Source:
https://scmp.com/business/companies/article/1942984/hong-kong-stocks-rise-led-technology-shanghai-ends-little-changed
Business/ Banking & Finance

Hong Kong stocks rise, led by technology, Shanghai ends little changed as producer price deflation eases

The company logo of Hong Kong Exchanges & Clearing Ltd (HKEx). Photo; Reuters, Bobby Yip

Hong Kong stocks finished moderately higher on Tuesday as an upbeat performance by technology and industrials helped to offset weakness in the property and mining sectors.

The Hang Seng Index erased a loss in the early going to close 0.35 per cent higher, adding 71.33 points to 20,228.14. The Hang Seng China Enterprises Index rose 0.36 per cent to finish at 8,480.98.

The industrial metal-sector led the fall with a 2.27 per cent drop, followed by coal stocks at 1.30 per cent and mining stocks which were 1.15 per cent lower.

“No strong rebound in the local equity market is expected in coming months,” Core-Pacific Yamaichi Hong Kong head of research Castor Pang said. “Hong Kong stocks may gain fundamental support after the index drops below 19,500 points.”

Among individual shares, Maanshan Iron fell 1.90 per cent and Jiangxi Coopers was down 2 per cent. Technology shares were standouts as Tencent tacked on 0.8 per cent and China Mobile added 1.6 per cent. CK Hutchison Holdings added 1.4 per cent to close at HK$93.85.

Pang said the city’s stock market will likely be in a recovery in the second half of the year as emerging markets see capital inflows following the US President election. “Stocks may be in uptrend in the second half of the year, but the pace will be slow,” he added.

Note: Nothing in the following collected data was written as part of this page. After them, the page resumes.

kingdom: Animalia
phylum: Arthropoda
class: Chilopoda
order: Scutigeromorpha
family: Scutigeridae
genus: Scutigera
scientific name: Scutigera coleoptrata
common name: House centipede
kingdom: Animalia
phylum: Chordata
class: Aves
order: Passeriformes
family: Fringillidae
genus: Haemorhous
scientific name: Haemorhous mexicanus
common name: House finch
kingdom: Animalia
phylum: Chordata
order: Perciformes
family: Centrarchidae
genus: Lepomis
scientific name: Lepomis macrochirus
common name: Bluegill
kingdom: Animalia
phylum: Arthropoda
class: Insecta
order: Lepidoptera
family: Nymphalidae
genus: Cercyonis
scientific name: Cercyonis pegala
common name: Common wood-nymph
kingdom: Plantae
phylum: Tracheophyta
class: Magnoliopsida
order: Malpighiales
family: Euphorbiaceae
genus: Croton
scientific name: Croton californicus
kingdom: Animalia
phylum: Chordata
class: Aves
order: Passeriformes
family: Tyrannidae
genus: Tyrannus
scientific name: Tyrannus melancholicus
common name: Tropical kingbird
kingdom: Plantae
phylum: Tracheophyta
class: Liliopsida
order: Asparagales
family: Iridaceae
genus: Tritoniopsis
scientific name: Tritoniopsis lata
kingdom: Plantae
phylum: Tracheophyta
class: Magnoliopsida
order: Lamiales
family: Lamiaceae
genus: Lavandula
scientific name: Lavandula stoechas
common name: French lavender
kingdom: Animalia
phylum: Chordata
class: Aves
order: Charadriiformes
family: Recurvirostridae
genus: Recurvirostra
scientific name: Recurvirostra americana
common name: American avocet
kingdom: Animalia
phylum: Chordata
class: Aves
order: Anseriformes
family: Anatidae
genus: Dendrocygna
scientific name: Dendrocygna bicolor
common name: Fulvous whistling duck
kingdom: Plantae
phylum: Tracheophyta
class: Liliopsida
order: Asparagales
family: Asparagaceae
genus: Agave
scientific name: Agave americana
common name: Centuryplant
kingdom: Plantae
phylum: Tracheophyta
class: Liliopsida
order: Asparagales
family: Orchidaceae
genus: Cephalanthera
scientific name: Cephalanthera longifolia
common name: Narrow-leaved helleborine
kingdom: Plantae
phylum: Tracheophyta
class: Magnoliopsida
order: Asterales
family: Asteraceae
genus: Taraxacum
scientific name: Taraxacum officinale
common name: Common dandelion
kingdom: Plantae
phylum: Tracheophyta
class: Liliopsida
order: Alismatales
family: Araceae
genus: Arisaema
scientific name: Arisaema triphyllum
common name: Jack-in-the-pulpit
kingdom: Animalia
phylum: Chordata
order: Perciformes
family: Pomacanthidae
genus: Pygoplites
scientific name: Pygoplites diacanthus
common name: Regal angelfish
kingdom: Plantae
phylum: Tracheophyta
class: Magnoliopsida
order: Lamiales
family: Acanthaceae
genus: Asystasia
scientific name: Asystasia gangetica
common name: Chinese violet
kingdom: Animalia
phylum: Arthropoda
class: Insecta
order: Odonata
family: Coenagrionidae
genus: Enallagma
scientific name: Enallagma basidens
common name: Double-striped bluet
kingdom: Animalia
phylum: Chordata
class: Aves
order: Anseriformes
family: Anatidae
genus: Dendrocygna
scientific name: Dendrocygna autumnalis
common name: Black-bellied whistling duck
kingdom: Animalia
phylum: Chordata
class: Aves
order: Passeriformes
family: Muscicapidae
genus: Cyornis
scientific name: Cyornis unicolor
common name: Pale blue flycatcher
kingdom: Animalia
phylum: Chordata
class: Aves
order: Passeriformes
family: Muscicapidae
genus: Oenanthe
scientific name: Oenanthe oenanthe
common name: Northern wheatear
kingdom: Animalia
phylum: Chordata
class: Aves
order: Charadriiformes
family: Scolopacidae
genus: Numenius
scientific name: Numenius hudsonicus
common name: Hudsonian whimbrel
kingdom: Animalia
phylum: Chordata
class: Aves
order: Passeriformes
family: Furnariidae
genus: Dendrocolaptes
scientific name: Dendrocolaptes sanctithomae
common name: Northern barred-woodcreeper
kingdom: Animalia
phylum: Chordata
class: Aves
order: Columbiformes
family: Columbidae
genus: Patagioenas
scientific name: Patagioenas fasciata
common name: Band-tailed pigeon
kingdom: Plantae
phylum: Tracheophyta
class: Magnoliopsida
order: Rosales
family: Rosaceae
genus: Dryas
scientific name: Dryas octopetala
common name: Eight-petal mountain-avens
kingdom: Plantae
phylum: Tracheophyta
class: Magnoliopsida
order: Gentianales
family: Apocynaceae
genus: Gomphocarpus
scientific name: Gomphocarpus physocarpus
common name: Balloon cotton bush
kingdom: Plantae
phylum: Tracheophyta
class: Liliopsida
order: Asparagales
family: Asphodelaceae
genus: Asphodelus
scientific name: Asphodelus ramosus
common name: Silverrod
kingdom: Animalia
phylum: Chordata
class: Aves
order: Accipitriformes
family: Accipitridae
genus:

The Shanghai Composite Index swung between gains and losses to close little changed, rising 0.02 per cent to 2,832.59 The CSI300, which tracks large companies in Shanghai and Shenzhen, closed 0.11 per cent or 3.49 points higher at 3,069.11. The Shenzhen Composite Index was down 0.11 per cent or 2.07 points to 1,802.27, while the Nasdaq style ChiNext closed flat at 2054.22.

Market turnover in Shanghai and Shenzhen was down 29.4 per cent to stand at 346.5 billion yuan (HK$414.89 billion) compared with Monday’s 490.6 billion yuan (HK$587.43 billion).

“The producer price index (PPI) and consumer price index (CPI) released on Tuesday were just OK, not that bad,” said Shen Jianguang, chief economist at Mizuho Securities Asia Ltd in Hong Kong. “The economic data sound better than expectations, which eased the concerns on China’s economy.”

Data released ahead of the start of trade showed China’s producer price index in April contracted 3.4 per cent, slightly better than expectations for a 3.7 per cent drop. Consumer prices for the month rose 2.3 per cent, matching expectations.

Mizuho Securities Shen said China’s stock market may face further downside risks, as central authorities said they will release a detailed plan soon to tackle the “zombie companies” problem.

His view was echoed by Core-Pacific Yamaichi’s Castor Pang, who said China may need five more years to complete its economic restructuring.

“China’s economy is just like a huge ship and it must slow down when changing direction,” Pang said.“During the process, ‘new China economy stocks’ will pick up.”